***** Data supplied *****

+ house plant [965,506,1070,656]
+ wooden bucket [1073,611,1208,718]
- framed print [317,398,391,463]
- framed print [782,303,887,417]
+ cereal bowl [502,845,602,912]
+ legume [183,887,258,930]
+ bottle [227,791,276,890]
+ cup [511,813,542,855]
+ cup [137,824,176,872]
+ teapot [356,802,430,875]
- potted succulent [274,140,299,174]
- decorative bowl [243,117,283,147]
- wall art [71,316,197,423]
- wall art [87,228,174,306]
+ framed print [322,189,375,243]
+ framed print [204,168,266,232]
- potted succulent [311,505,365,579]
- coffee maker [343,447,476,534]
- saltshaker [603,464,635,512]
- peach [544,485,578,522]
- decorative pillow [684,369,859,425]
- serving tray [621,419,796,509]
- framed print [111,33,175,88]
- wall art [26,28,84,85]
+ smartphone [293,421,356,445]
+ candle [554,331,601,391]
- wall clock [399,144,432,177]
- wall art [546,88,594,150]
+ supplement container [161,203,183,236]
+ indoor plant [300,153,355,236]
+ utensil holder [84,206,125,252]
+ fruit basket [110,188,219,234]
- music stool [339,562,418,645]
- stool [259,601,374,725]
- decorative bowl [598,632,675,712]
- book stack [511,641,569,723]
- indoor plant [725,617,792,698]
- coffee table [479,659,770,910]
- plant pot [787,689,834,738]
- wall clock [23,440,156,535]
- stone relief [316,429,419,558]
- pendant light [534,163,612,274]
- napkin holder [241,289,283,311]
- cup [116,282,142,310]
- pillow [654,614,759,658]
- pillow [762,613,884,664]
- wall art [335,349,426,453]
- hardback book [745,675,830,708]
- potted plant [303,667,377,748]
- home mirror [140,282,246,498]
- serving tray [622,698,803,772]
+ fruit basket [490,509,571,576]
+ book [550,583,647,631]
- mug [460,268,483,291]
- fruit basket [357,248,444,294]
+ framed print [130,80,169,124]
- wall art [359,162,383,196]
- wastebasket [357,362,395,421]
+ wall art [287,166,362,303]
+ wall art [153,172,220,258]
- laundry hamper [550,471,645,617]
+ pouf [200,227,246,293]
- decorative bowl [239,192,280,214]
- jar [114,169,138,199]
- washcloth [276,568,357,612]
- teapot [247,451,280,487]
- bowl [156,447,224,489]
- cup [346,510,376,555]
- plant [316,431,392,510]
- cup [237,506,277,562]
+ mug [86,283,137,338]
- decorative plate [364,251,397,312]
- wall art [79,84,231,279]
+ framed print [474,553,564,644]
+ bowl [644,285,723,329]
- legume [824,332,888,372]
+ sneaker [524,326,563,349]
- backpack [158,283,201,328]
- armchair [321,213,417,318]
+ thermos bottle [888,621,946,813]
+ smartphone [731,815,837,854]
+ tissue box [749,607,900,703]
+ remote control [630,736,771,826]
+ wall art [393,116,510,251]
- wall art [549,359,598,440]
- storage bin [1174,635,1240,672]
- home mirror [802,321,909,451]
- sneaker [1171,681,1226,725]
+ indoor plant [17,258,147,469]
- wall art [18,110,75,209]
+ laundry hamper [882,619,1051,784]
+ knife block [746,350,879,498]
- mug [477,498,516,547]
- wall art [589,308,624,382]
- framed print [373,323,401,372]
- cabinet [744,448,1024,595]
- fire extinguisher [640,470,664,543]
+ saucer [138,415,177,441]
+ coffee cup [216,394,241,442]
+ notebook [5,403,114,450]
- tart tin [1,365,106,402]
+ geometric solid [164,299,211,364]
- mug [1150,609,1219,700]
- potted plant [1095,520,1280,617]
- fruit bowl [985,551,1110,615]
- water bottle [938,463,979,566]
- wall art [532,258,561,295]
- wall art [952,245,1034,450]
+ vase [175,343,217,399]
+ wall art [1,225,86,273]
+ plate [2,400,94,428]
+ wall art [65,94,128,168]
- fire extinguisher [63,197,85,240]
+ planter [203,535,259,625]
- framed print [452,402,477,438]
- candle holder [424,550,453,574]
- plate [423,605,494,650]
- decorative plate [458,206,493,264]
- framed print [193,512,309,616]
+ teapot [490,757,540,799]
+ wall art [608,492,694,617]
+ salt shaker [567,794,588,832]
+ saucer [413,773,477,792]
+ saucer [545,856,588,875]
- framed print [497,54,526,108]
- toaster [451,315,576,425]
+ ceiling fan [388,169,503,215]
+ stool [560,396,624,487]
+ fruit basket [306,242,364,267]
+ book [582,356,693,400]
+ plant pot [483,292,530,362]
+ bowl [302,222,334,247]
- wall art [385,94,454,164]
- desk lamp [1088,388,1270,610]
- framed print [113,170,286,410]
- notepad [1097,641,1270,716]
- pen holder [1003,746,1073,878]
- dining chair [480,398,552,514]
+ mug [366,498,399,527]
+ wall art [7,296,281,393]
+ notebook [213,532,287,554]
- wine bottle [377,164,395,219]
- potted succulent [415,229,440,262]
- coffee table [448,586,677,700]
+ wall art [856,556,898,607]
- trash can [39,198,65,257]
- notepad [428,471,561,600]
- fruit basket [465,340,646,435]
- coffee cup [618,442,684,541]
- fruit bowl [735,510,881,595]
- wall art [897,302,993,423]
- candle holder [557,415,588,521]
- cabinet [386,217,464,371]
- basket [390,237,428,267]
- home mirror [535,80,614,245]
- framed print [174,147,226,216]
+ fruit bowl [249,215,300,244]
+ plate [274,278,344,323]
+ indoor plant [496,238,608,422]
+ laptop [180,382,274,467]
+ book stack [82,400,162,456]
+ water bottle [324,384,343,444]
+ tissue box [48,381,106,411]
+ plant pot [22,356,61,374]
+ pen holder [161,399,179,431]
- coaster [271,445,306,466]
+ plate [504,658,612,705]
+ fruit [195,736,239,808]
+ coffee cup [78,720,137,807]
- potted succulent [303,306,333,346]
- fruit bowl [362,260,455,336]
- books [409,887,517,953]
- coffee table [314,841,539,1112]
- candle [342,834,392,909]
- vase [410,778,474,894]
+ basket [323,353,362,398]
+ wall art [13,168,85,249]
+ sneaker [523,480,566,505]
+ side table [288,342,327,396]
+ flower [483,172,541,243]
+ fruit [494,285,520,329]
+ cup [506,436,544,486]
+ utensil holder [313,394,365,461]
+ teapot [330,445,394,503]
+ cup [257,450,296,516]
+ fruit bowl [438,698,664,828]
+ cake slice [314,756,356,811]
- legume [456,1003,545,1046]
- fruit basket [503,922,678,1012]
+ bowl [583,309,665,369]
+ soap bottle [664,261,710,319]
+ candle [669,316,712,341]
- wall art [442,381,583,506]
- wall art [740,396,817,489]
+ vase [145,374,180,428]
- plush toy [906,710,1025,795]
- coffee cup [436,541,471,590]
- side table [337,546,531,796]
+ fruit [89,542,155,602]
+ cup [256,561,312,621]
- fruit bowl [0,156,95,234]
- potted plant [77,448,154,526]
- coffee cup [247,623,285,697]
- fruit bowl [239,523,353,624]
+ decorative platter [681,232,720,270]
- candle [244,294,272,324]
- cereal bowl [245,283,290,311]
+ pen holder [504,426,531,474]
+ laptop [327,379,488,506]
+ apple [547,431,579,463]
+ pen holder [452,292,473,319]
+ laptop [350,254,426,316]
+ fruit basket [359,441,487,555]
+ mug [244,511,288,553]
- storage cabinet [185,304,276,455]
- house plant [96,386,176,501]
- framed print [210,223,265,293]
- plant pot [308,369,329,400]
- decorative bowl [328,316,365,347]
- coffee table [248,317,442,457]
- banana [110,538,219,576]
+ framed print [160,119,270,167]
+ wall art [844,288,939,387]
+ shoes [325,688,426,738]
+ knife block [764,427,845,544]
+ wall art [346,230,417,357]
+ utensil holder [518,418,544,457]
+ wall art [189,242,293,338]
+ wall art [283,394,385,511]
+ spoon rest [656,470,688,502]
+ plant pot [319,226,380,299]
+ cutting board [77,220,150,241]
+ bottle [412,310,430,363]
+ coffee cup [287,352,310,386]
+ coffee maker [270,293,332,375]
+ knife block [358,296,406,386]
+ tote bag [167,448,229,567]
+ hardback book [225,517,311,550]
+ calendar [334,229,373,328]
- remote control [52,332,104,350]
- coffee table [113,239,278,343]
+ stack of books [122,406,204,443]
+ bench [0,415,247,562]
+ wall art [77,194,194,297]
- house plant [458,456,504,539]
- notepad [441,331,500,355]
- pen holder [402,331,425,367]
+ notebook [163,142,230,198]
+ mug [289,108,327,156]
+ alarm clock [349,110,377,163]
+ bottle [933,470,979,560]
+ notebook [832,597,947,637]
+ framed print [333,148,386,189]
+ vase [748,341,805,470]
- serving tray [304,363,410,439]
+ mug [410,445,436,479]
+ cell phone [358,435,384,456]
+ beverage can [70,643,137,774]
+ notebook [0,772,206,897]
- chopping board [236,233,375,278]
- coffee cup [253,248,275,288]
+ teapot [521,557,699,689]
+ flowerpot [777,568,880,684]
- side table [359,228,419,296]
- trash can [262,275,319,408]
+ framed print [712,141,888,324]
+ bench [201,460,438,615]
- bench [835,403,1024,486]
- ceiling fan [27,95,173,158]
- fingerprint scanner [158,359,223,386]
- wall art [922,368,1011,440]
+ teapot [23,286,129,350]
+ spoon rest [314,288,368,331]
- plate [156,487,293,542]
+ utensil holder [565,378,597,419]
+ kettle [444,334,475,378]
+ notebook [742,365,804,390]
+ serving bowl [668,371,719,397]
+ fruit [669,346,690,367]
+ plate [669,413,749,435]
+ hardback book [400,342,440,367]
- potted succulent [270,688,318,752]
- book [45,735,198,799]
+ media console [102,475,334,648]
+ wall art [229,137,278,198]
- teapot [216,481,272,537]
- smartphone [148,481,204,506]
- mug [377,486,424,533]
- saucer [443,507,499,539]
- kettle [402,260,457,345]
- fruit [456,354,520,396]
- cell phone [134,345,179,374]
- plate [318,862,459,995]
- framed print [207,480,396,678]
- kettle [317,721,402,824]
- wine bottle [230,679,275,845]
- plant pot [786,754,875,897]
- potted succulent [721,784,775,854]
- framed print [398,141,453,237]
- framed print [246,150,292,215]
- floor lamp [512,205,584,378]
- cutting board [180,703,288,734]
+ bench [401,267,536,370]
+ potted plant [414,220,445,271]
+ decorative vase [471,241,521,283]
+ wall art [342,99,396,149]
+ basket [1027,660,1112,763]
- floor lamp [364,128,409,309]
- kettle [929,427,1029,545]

*****

In the listing above, locate the line containing "- wall clock [23,440,156,535]" and the line containing "- hardback book [745,675,830,708]". Transcribe those two lines and everything between them, exactly as written.

Answer for the task:
- wall clock [23,440,156,535]
- stone relief [316,429,419,558]
- pendant light [534,163,612,274]
- napkin holder [241,289,283,311]
- cup [116,282,142,310]
- pillow [654,614,759,658]
- pillow [762,613,884,664]
- wall art [335,349,426,453]
- hardback book [745,675,830,708]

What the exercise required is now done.